At the University District Farmers Market we stopped at a stall selling lemon cucumbers, and after a good look at the quirky little orbs, curiosity won. We brought a couple home to try. The vendor said they taste like regular cucumbers, and he was right. They’re crisp, juicy, and mild, without that slightly bitter aftertaste you sometimes get from traditional cucumbers. I ate them raw, thinly sliced with a pinch of salt, and they were great, nice and crunchy. I could also see them in a simple salad with tomato and dill, or quickly tossed in a marinade with lemon juice, olive oil, salt, and pepper.

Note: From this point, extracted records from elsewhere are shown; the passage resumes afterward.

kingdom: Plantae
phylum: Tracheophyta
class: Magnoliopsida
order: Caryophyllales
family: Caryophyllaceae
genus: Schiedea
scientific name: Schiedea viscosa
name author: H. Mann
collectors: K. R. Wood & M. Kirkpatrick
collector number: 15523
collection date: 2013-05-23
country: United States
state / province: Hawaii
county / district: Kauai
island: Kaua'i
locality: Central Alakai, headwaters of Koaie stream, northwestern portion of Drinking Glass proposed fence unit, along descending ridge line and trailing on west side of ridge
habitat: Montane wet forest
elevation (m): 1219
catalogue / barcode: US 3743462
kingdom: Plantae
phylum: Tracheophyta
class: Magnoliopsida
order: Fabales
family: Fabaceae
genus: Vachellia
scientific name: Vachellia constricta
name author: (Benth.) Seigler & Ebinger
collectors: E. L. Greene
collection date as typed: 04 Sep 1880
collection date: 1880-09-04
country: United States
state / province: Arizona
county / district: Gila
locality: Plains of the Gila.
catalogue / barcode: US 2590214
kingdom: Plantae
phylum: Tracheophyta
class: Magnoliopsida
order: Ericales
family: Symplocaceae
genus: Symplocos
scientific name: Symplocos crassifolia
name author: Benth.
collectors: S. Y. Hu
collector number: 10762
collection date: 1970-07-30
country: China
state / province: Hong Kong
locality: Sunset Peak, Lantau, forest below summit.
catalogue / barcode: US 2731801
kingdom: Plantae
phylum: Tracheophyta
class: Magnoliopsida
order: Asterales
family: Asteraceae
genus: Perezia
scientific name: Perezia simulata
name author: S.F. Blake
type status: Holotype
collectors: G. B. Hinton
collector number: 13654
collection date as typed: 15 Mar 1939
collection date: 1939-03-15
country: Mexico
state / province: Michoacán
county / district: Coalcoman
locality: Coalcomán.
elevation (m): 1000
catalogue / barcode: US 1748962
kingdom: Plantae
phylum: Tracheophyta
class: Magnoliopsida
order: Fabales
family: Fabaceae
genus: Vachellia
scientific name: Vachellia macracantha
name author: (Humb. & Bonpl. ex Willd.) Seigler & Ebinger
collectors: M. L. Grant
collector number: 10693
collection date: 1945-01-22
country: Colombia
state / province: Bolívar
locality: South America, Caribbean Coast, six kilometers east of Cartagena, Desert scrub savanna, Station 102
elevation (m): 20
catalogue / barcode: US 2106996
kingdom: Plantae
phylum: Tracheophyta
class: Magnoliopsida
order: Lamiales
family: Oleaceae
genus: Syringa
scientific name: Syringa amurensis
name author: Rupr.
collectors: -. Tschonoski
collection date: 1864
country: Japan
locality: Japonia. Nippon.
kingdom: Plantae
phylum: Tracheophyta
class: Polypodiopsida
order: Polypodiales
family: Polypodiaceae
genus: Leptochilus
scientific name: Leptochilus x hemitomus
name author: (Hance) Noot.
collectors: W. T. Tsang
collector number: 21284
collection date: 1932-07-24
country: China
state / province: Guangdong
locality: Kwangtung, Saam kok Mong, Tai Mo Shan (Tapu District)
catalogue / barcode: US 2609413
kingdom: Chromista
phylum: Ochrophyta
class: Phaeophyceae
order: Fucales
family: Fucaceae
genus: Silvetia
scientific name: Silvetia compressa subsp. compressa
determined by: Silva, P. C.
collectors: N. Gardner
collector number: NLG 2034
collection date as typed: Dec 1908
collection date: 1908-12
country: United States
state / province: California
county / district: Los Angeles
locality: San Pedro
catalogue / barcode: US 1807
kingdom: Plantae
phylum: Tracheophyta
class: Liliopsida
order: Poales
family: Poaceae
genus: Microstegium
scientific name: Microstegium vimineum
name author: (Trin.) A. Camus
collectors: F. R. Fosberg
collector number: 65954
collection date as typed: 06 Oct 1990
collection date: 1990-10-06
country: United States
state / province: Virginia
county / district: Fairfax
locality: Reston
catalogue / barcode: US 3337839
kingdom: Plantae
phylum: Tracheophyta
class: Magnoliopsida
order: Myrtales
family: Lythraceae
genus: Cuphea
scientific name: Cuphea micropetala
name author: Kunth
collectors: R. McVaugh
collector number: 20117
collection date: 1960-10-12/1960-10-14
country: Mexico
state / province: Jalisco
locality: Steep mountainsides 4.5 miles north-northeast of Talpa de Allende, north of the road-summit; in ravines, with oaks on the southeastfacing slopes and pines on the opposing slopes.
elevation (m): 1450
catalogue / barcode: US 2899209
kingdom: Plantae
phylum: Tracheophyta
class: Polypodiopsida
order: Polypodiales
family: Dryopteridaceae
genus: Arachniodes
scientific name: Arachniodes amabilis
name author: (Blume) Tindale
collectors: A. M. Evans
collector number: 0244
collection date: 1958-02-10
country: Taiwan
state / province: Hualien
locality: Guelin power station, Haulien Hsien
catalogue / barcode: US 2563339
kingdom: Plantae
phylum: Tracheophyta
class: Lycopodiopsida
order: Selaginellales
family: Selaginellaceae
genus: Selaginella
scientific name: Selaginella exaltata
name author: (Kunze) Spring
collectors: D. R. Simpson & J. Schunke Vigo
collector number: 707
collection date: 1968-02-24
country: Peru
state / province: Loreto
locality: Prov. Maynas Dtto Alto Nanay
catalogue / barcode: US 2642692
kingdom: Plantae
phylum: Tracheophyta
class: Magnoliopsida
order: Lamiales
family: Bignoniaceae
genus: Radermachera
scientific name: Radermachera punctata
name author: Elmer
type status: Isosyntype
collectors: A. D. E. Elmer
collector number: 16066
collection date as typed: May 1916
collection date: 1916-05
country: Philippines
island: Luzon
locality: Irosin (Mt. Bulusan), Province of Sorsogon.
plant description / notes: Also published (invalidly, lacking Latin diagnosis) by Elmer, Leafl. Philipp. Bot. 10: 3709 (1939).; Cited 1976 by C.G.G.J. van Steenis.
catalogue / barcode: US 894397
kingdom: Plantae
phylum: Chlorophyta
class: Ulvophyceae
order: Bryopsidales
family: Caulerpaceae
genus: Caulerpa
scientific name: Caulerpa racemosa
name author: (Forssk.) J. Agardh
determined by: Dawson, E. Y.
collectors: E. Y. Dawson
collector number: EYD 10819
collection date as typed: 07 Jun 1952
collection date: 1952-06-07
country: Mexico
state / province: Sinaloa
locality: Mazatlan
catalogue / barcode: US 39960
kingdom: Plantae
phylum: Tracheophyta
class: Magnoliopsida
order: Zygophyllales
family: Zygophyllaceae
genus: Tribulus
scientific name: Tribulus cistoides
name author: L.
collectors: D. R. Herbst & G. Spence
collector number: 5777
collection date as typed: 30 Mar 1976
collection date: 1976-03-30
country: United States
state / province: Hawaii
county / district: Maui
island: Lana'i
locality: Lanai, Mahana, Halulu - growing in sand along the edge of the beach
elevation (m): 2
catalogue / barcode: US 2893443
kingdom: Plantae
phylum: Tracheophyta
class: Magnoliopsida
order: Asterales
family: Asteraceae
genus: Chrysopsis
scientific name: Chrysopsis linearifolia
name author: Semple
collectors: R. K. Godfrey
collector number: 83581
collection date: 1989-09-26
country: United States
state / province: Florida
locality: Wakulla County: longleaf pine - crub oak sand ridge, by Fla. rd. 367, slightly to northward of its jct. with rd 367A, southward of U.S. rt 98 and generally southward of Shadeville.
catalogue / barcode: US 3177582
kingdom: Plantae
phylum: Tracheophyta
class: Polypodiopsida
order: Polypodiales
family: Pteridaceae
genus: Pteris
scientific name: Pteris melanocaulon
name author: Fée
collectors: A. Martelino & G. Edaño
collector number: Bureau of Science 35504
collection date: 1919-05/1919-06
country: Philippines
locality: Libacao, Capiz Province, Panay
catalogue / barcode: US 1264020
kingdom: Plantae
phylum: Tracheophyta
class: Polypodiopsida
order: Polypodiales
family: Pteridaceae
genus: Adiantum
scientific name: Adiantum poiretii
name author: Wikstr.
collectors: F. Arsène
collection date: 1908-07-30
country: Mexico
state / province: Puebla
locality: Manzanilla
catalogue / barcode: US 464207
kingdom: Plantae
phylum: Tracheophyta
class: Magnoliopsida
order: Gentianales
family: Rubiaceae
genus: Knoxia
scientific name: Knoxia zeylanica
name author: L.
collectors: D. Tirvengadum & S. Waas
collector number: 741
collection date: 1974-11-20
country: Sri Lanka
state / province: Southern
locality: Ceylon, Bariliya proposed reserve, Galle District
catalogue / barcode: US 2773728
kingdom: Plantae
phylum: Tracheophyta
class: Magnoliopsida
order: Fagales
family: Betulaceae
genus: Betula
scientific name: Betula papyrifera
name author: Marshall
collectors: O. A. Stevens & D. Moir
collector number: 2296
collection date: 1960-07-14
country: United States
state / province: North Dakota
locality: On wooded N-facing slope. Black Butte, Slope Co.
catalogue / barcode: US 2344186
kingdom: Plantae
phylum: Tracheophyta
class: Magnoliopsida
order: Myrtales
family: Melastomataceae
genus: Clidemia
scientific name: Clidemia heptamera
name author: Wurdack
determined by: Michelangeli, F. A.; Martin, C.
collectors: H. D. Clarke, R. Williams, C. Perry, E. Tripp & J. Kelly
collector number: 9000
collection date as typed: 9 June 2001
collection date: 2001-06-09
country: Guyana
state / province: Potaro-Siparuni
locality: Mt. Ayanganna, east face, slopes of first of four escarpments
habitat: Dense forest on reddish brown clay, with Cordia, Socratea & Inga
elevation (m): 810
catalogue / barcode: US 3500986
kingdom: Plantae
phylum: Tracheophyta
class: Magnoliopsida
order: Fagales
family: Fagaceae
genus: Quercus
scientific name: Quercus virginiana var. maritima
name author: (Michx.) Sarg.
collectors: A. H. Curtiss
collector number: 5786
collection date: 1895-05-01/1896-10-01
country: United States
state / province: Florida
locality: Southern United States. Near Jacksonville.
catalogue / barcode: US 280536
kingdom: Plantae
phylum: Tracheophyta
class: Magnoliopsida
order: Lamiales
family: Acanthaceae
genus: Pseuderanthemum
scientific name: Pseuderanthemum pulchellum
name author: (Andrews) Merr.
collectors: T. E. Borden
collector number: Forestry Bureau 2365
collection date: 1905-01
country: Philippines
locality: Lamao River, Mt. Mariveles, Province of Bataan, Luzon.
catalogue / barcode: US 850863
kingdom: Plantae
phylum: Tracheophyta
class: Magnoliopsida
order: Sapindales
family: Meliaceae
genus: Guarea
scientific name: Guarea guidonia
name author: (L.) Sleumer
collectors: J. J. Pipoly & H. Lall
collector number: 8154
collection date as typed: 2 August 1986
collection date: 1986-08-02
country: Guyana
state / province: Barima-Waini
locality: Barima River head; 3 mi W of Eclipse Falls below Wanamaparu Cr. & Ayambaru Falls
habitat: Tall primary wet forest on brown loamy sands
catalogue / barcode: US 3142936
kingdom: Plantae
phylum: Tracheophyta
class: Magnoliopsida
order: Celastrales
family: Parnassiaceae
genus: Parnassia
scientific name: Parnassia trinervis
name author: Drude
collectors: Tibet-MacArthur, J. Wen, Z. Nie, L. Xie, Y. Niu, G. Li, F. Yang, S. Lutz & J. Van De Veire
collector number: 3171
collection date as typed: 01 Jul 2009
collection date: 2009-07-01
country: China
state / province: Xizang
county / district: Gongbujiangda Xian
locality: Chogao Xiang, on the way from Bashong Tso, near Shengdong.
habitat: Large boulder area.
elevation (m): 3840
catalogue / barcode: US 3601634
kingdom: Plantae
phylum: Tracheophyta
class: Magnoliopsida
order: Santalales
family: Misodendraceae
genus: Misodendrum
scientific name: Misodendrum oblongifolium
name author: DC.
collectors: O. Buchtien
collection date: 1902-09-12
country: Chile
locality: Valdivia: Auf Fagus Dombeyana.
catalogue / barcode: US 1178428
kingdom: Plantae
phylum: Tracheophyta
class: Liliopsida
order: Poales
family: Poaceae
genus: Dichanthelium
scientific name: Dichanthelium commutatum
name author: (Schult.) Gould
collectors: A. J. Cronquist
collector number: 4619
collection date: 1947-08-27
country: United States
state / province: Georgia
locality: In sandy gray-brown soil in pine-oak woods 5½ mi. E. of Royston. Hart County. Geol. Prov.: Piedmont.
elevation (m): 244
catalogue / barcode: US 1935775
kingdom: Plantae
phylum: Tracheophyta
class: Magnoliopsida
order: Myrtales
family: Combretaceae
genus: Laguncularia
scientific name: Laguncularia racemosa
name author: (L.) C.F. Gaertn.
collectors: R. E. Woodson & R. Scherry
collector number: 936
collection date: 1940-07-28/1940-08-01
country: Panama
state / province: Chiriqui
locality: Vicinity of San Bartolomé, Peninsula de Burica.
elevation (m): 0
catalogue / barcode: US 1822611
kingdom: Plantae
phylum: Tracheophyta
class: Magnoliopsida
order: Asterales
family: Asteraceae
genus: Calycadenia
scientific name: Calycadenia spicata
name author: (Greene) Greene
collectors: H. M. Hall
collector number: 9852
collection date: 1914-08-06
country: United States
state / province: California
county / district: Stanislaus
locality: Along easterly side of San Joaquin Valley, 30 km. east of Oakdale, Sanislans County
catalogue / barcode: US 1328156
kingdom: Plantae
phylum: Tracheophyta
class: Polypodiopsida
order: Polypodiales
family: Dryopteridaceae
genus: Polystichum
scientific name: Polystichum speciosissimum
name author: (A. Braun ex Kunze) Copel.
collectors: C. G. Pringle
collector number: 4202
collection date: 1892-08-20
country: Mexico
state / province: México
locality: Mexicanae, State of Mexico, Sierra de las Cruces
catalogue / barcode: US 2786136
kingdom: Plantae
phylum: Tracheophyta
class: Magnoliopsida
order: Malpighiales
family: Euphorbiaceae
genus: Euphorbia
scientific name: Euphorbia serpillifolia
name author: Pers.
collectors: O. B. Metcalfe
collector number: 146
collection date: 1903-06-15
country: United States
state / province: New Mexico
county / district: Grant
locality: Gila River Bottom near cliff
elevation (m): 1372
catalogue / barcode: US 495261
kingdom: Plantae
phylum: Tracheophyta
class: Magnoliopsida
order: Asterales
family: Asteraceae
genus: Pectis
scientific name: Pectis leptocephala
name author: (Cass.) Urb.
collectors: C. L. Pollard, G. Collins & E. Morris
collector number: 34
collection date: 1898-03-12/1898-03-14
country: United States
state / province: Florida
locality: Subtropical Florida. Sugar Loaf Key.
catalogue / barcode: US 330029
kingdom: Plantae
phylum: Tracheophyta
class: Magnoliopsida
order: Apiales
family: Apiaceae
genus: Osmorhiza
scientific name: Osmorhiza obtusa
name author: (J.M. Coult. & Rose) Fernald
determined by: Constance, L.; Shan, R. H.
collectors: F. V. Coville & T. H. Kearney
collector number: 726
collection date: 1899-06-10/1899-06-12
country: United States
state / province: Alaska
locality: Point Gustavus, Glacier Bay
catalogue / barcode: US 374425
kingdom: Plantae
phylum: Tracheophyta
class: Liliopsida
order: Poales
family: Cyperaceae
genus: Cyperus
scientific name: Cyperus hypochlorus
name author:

So what are lemon cucumbers? Despite the name, there’s no citrus involved. They’re a round, yellow type of Cucumis sativus (cucumber) with a mild, slightly sweet cucumber flavor. Apparently, this heirloom has been popular in home gardens since the late 1800s, prized for its thin, tender skin and crisp bite.
For the best texture, choose lemon cucumbers that are pale yellow and about tennis-ball size or smaller. That’s when the skin is delicate and the seeds are still soft, so you can skip peeling. Lemon cucumbers are all about freshness and crunch. If they turn deep golden, the seeds toughen, the skin thickens, and the flavor loses its sparkle.